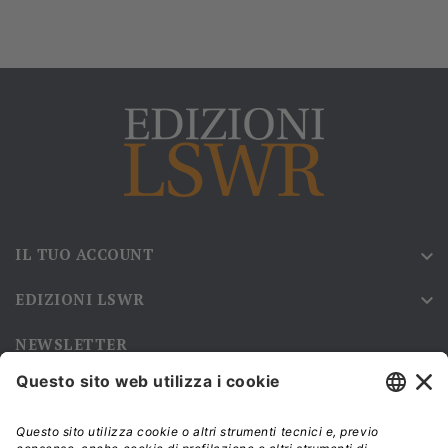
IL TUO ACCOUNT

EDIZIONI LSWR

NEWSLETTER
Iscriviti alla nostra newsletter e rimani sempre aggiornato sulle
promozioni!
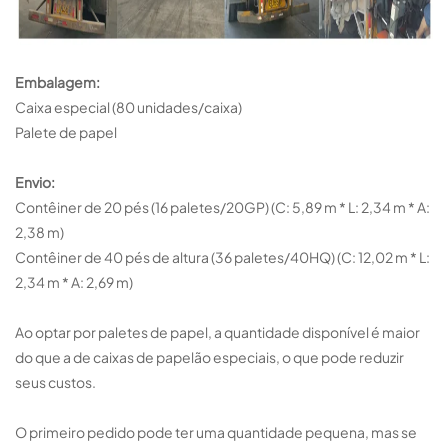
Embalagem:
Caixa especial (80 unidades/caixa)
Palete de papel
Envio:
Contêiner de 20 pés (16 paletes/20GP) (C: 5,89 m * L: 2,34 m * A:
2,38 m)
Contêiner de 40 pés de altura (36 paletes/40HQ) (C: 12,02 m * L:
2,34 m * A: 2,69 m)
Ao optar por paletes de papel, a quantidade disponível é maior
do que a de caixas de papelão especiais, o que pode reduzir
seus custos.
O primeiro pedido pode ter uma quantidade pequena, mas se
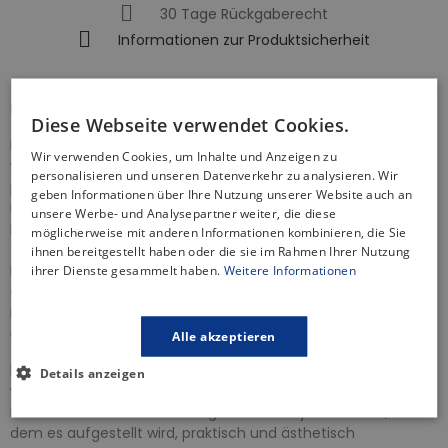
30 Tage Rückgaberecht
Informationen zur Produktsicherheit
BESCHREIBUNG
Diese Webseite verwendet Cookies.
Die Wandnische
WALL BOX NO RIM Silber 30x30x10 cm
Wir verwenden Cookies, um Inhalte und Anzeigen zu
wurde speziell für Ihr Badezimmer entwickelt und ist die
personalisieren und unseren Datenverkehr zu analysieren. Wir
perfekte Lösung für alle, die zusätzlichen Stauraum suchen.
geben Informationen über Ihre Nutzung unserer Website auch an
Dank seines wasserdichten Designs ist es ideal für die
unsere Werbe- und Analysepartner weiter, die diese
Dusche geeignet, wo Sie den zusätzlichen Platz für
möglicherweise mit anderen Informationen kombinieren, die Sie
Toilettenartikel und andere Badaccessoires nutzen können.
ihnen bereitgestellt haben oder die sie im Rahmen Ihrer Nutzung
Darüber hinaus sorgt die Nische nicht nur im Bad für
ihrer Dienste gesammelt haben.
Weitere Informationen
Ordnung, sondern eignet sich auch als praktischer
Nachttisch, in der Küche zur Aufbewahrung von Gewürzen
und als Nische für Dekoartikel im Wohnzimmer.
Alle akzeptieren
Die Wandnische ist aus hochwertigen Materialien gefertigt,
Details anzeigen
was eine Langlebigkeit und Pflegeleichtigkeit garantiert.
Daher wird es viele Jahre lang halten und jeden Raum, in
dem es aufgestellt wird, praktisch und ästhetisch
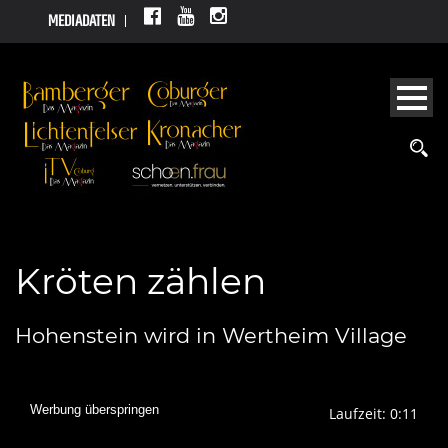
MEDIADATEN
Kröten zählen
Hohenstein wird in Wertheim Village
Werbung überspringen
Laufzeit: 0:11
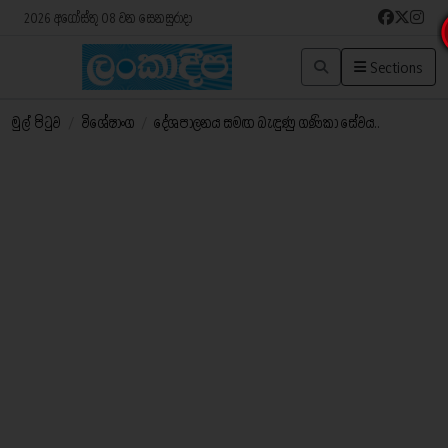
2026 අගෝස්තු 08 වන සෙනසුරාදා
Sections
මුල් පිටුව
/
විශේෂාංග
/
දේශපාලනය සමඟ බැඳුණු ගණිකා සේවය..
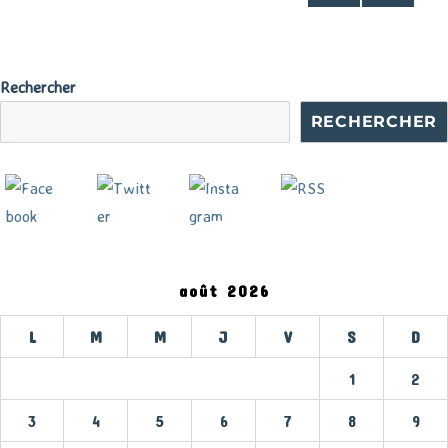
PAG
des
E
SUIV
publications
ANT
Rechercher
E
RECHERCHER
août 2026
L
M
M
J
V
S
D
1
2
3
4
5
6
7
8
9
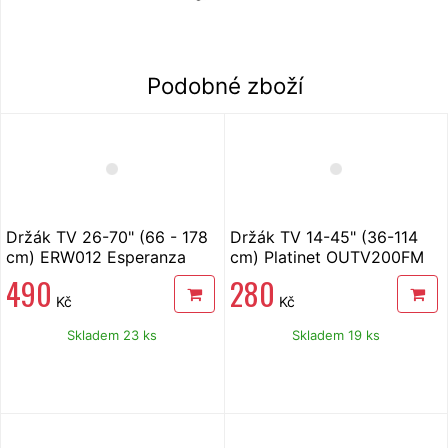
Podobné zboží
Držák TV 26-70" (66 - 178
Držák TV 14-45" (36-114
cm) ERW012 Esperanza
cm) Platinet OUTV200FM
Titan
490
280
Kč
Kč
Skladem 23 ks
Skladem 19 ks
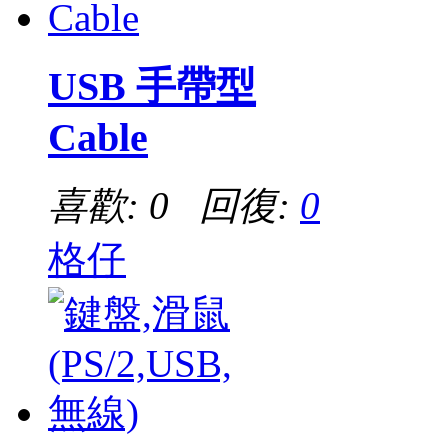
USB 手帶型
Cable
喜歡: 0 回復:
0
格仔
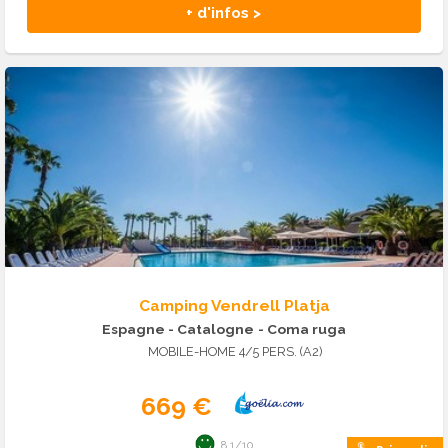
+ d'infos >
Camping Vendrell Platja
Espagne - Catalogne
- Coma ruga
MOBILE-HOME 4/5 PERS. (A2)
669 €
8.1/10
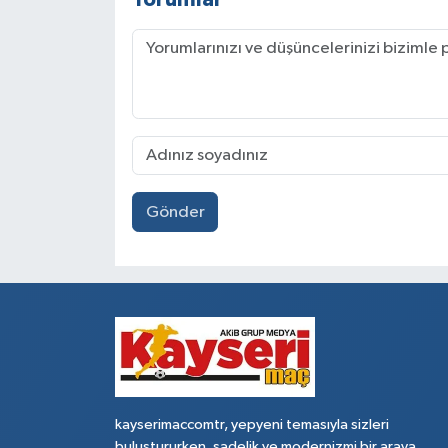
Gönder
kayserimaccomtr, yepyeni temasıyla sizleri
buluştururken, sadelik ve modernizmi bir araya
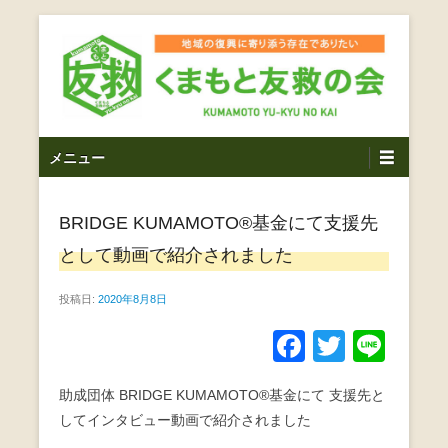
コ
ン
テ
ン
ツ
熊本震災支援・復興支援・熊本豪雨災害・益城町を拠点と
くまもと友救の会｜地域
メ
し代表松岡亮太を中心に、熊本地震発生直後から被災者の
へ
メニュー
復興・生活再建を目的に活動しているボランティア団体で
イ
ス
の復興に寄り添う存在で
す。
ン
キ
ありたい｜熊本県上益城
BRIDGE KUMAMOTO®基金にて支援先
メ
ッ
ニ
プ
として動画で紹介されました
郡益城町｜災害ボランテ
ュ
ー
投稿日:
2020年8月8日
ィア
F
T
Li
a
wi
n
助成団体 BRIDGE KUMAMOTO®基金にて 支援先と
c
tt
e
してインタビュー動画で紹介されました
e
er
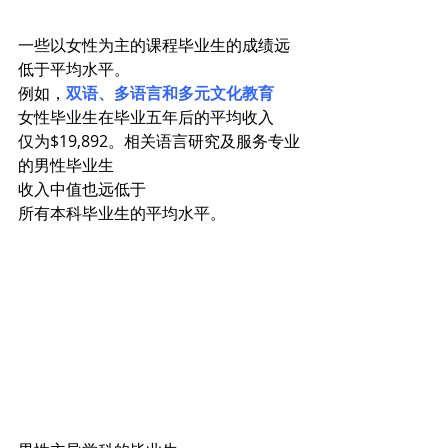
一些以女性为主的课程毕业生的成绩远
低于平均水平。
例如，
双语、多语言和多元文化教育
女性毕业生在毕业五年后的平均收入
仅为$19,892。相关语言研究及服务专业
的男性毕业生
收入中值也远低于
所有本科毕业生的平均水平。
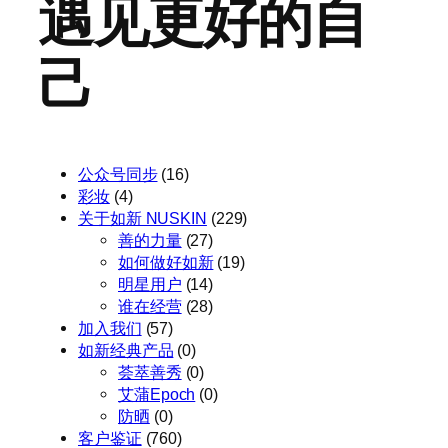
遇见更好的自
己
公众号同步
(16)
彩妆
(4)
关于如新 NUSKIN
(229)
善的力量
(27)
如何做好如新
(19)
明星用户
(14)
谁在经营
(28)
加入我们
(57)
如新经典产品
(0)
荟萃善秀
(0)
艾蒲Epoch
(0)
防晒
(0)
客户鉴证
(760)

TASK TO CARRY OUT: Using the listing above, show each line holding the string "BRIDGE".

REPLY:
BRIDGE KUMAMOTO®基金にて支援先
助成団体 BRIDGE KUMAMOTO®基金にて 支援先と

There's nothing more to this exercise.